> **課題**
以下のすべての記録について、各行を一字も変えずに書き写してください。
===== 抽出した記録
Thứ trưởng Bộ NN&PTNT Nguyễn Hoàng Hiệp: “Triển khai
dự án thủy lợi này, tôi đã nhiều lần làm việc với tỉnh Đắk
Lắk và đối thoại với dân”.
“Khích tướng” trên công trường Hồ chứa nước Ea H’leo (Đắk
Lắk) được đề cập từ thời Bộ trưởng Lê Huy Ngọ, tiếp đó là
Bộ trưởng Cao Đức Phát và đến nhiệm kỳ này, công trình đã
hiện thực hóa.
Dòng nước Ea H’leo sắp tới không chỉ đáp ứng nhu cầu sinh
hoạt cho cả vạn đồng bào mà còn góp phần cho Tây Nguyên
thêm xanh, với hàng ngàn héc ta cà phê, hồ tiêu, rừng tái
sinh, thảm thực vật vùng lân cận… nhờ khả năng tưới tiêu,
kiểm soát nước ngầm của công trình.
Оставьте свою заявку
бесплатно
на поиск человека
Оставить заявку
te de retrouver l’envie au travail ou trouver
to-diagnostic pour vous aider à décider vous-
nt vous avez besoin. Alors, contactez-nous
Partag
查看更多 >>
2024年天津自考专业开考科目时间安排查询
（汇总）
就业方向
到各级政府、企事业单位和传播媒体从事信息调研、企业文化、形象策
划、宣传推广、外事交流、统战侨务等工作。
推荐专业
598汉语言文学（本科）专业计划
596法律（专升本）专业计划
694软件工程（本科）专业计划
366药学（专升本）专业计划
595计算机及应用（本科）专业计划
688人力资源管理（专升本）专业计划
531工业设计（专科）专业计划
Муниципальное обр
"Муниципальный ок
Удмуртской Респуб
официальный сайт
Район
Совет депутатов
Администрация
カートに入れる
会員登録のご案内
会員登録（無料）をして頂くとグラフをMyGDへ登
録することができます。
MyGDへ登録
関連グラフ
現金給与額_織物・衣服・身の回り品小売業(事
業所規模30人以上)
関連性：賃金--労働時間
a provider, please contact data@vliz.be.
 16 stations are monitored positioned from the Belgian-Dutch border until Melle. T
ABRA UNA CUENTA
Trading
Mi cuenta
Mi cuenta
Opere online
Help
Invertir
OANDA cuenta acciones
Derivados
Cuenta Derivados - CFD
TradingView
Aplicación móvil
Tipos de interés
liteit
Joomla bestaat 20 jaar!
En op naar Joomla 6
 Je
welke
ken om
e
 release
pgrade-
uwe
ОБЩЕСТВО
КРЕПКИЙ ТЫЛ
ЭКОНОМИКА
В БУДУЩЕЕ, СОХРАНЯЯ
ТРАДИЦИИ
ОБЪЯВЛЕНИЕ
==========
> **記述解答**
Thứ trưởng Bộ NN&PTNT Nguyễn Hoàng Hiệp: “Triển khai
dự án thủy lợi này, tôi đã nhiều lần làm việc với tỉnh Đắk
Lắk và đối thoại với dân”.
“Khích tướng” trên công trường Hồ chứa nước Ea H’leo (Đắk
Lắk) được đề cập từ thời Bộ trưởng Lê Huy Ngọ, tiếp đó là
Bộ trưởng Cao Đức Phát và đến nhiệm kỳ này, công trình đã
hiện thực hóa.
Dòng nước Ea H’leo sắp tới không chỉ đáp ứng nhu cầu sinh
hoạt cho cả vạn đồng bào mà còn góp phần cho Tây Nguyên
thêm xanh, với hàng ngàn héc ta cà phê, hồ tiêu, rừng tái
sinh, thảm thực vật vùng lân cận… nhờ khả năng tưới tiêu,
kiểm soát nước ngầm của công trình.
Оставьте свою заявку
бесплатно
на поиск человека
Оставить заявку
te de retrouver l’envie au travail ou trouver
to-diagnostic pour vous aider à décider vous-
nt vous avez besoin. Alors, contactez-nous
Partag
查看更多 >>
2024年天津自考专业开考科目时间安排查询
（汇总）
就业方向
到各级政府、企事业单位和传播媒体从事信息调研、企业文化、形象策
划、宣传推广、外事交流、统战侨务等工作。
推荐专业
598汉语言文学（本科）专业计划
596法律（专升本）专业计划
694软件工程（本科）专业计划
366药学（专升本）专业计划
595计算机及应用（本科）专业计划
688人力资源管理（专升本）专业计划
531工业设计（专科）专业计划
Муниципальное обр
"Муниципальный ок
Удмуртской Респуб
официальный сайт
Район
Совет депутатов
Администрация
カートに入れる
会員登録のご案内
会員登録（無料）をして頂くとグラフをMyGDへ登
録することができます。
MyGDへ登録
関連グラフ
現金給与額_織物・衣服・身の回り品小売業(事
業所規模30人以上)
関連性：賃金--労働時間
a provider, please contact data@vliz.be.
 16 stations are monitored positioned from the Belgian-Dutch border until Melle. T
ABRA UNA CUENTA
Trading
Mi cuenta
Mi cuenta
Opere online
Help
Invertir
OANDA cuenta acciones
Derivados
Cuenta Derivados - CFD
TradingView
Aplicación móvil
Tipos de interés
liteit
Joomla bestaat 20 jaar!
En op naar Joomla 6
 Je
welke
ken om
e
 release
pgrade-
uwe
ОБЩЕСТВО
КРЕПКИЙ ТЫЛ
ЭКОНОМИКА
В БУДУЩЕЕ, СОХРАНЯЯ
ТРАДИЦИИ
ОБЪЯВЛЕНИЕ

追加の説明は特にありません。